Self-compassion is also linked with an increased ability to respond to stress in a flexible and self-soothing way, the review notes.

And another takeaway: Self-compassionate people are less likely to engage in harmful avoidance, rumination, and worry, which could help protect them from emotional disorders.

In another study, researchers found that on days when college-age women reported higher levels of appearance-related self-compassion, they also experienced lower levels of disordered eating. And participants who responded to a perceived body flaw – like disliking their stomach or thighs – in a self-compassionate way had significantly lower levels of body shame.

Despite all of these benefits, practising self-compassion can be difficult, Hickman and other experts say.


It’s a common misconception that practising self-compassion is narcissistic or a sign of weakness. “Actually, it’s quite the opposite,” Hickman says.
Self-compassion requires a lot of inner strength, says Deanna Denman, PhD, a clinical psychologist based in Charlotte, North Carolina.

To do so requires that we turn toward, rather than away from, challenging emotions and sensations, she explains.

“Turning toward difficult experiences and responding with self-compassion builds our ability to cope, and makes us stronger and more resilient.”

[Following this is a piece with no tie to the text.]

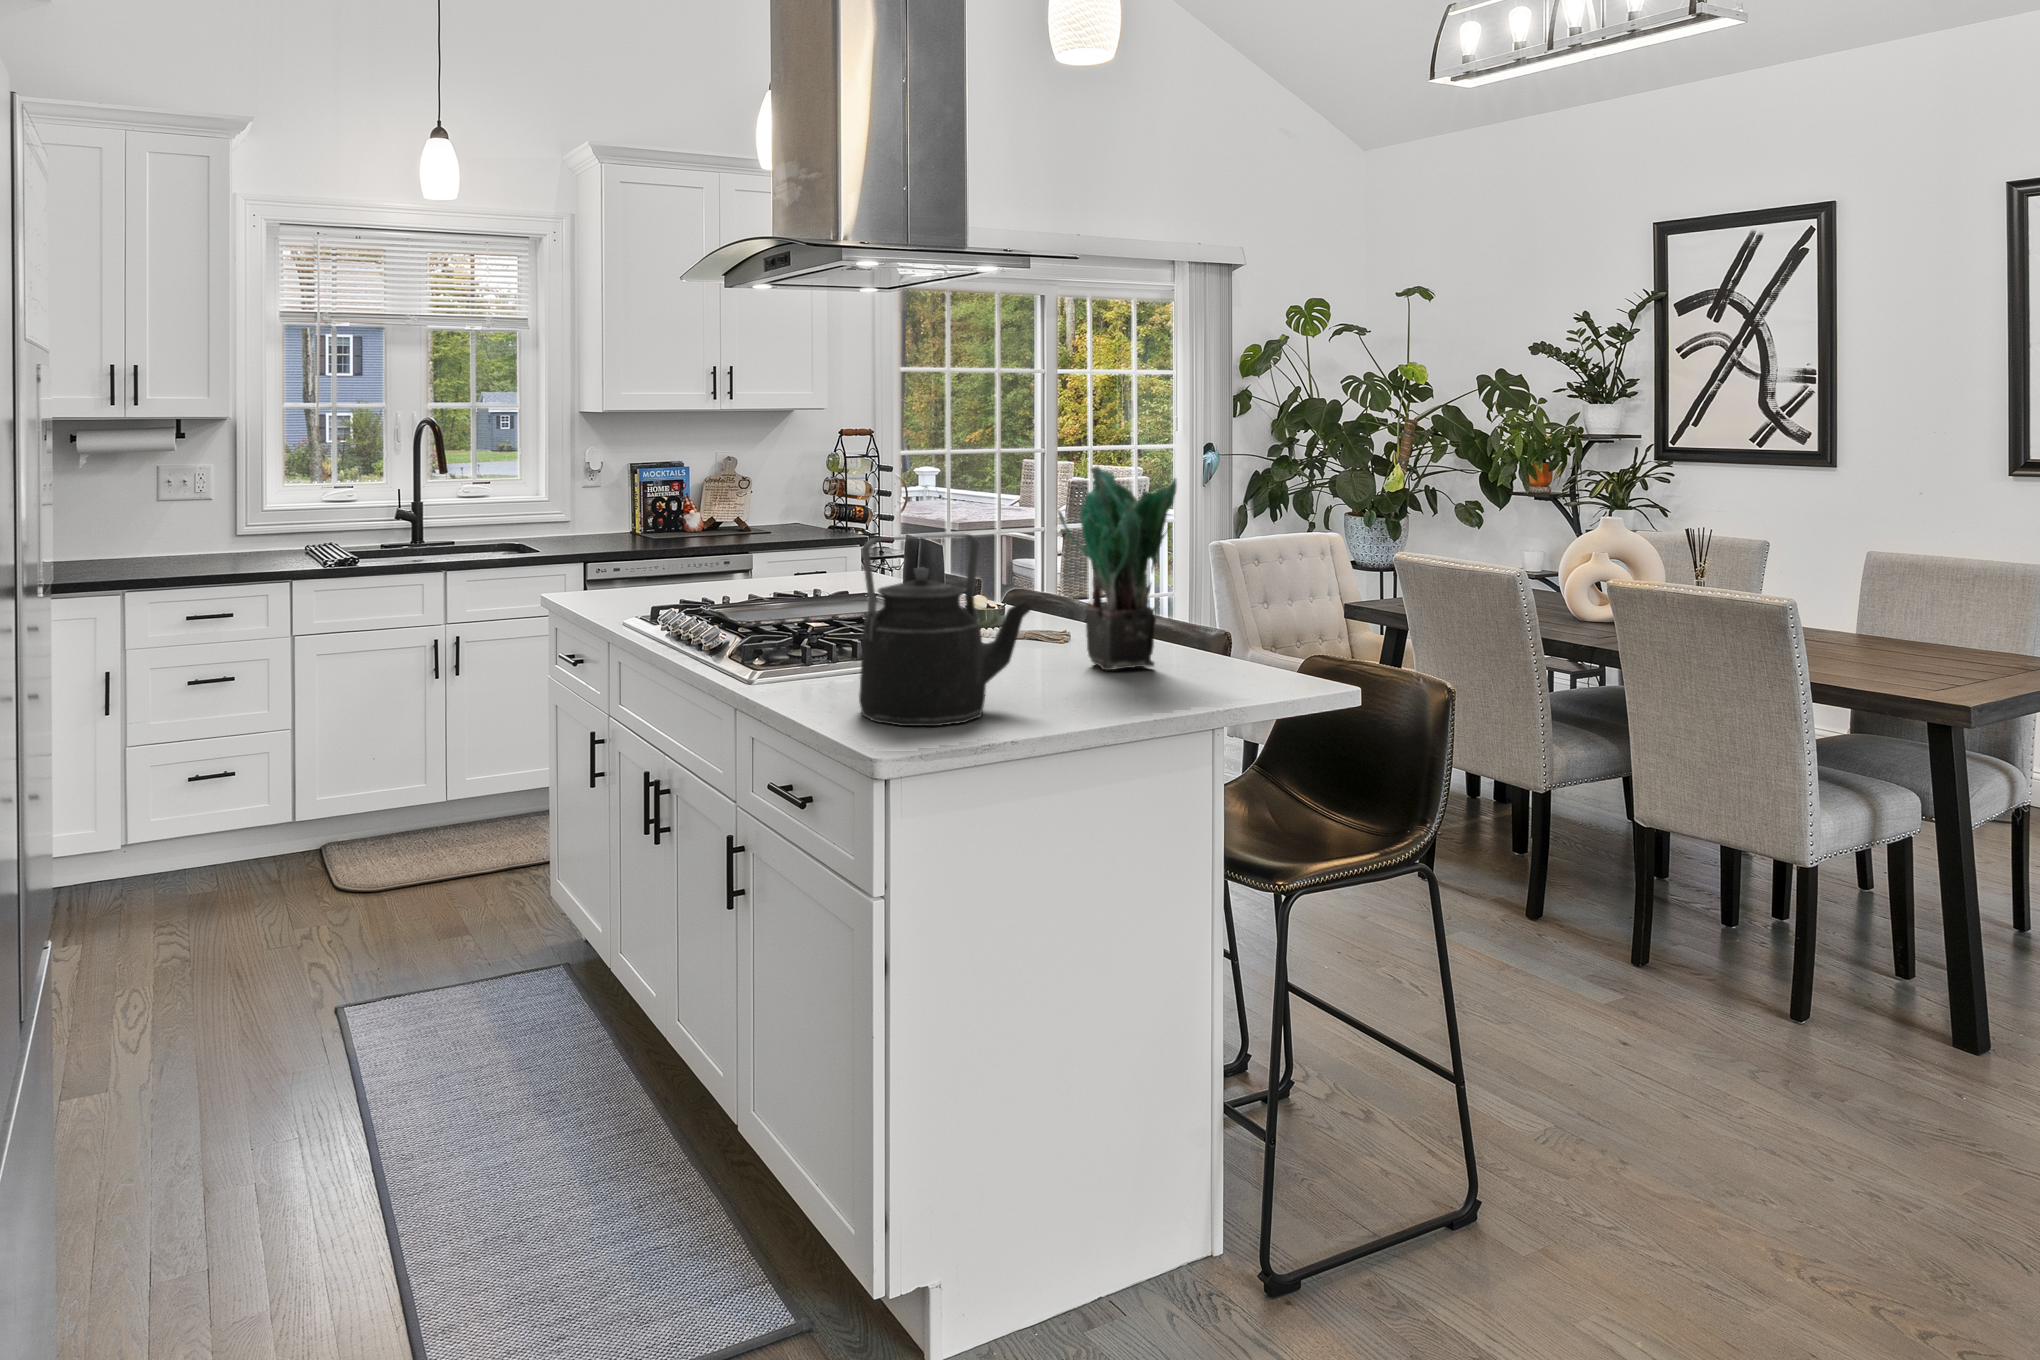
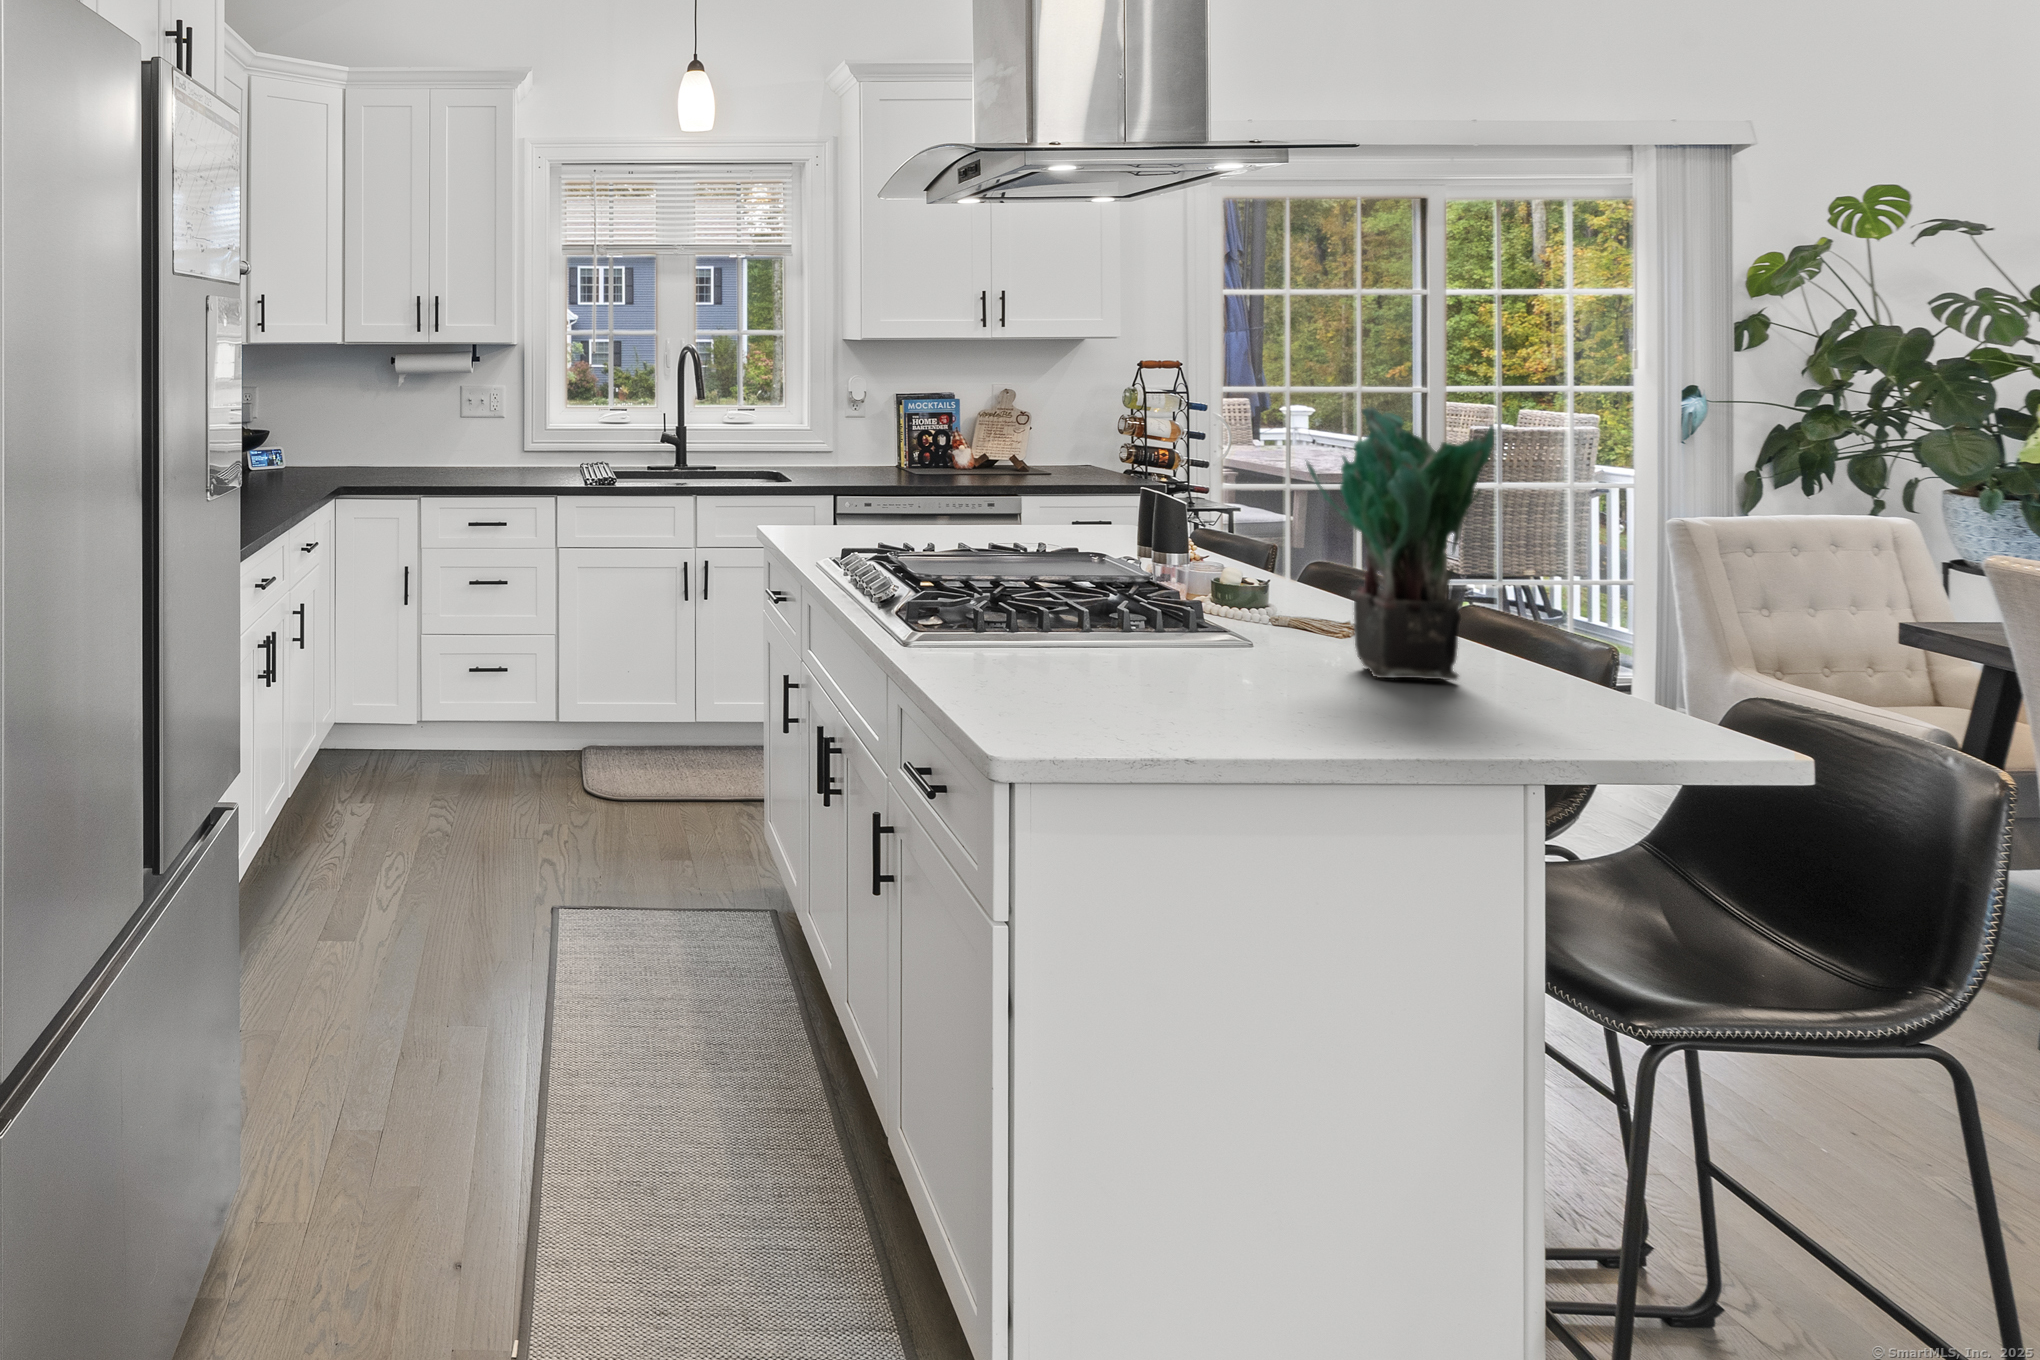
kettle: present [859,534,1031,726] -> none [994,485,1239,724]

So how can you get better at practising self-compassion? Here are seven tips.

1. Check In With Yourself Throughout the Day

Denman suggests asking yourself, “What do I need right now?” It’s “the quintessential self-compassionate question,” she says. Maybe you need to take a half-hour break by yourself to recharge, or you need a nap or a reassuring conversation with a friend.

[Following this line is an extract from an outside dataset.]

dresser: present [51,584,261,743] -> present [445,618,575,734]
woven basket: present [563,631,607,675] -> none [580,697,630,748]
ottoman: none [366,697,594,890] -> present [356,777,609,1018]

Part of caring for yourself is listening to and then addressing your needs.

2. Journal About Times You’re Hard on Yourself

Throughout the week, make note of times when you notice harsh self-talk or judgements about yourself, says Rebecca Marcus, a licensed clinical social worker and psychotherapist based in New York City. See if you notice any patterns, she suggests. And then ask yourself:

“How have harsh judgments and negative self-talk helped me? And what am I afraid will happen if I shift them?”

3. Find Small Ways to Practise Self-Kindness in Difficult Moments

“Think: a cup of tea, watching a funny video (build up a ‘laughter library’ for hard days), journaling, short walks, prayer, or meditation,” Denman says. All of these rituals can soothe and nourish you.

4. Take a Course

The Center for Mindful Self-Compassion (where Hickman is a teacher) offers many programs, including “self-compassion for educators” and “self-compassion for teens.” These are typically eight weeks long, and you can take them online. Participants learn how to develop and finesse the skills of mindful self-compassion and silence their inner critics. Courses can be a great way to learn what self-compassion is and how you can apply it to your own life with the help of an expert, Hickman says.

5. When You’re Upset, Imagine Comforting Your Younger Self or a Favourite Baby Animal

“People often have difficulty giving themselves compassion,” says Adia Gooden, PhD, a clinical psychologist based in Evanston, Illinois, and host of the Unconditionally Worthy podcast. “Imagining offering something or someone else compassion can make it much easier and is still effective.”

Picture a baby deer, for example, with big innocent eyes and a sweet face, or maybe a helpless kitten abandoned by its mother. Imagine the comfort you would provide the animal, and then extend that same compassion to yourself, she says.

6. Try a Guided Meditation

Hickman provides recordings on his website that can help guide your self-compassion practice. There are also more than a dozen available on Neff’s website, including guides for doing a compassionate body scan, noting your emotions, taking a protective break, and working with the emotions in your body.

7. Don’t Get Frustrated if It Doesn’t Happen Right Away

Recognise that becoming self-compassionate will take time. “If you find that you’re self-critical or lacking in self-compassion, it didn’t start yesterday,” Hickman notes. “It’s probably been something of a lifelong practice that you’ve built up for whatever reason.” That means it would be unrealistic to expect yourself to change overnight.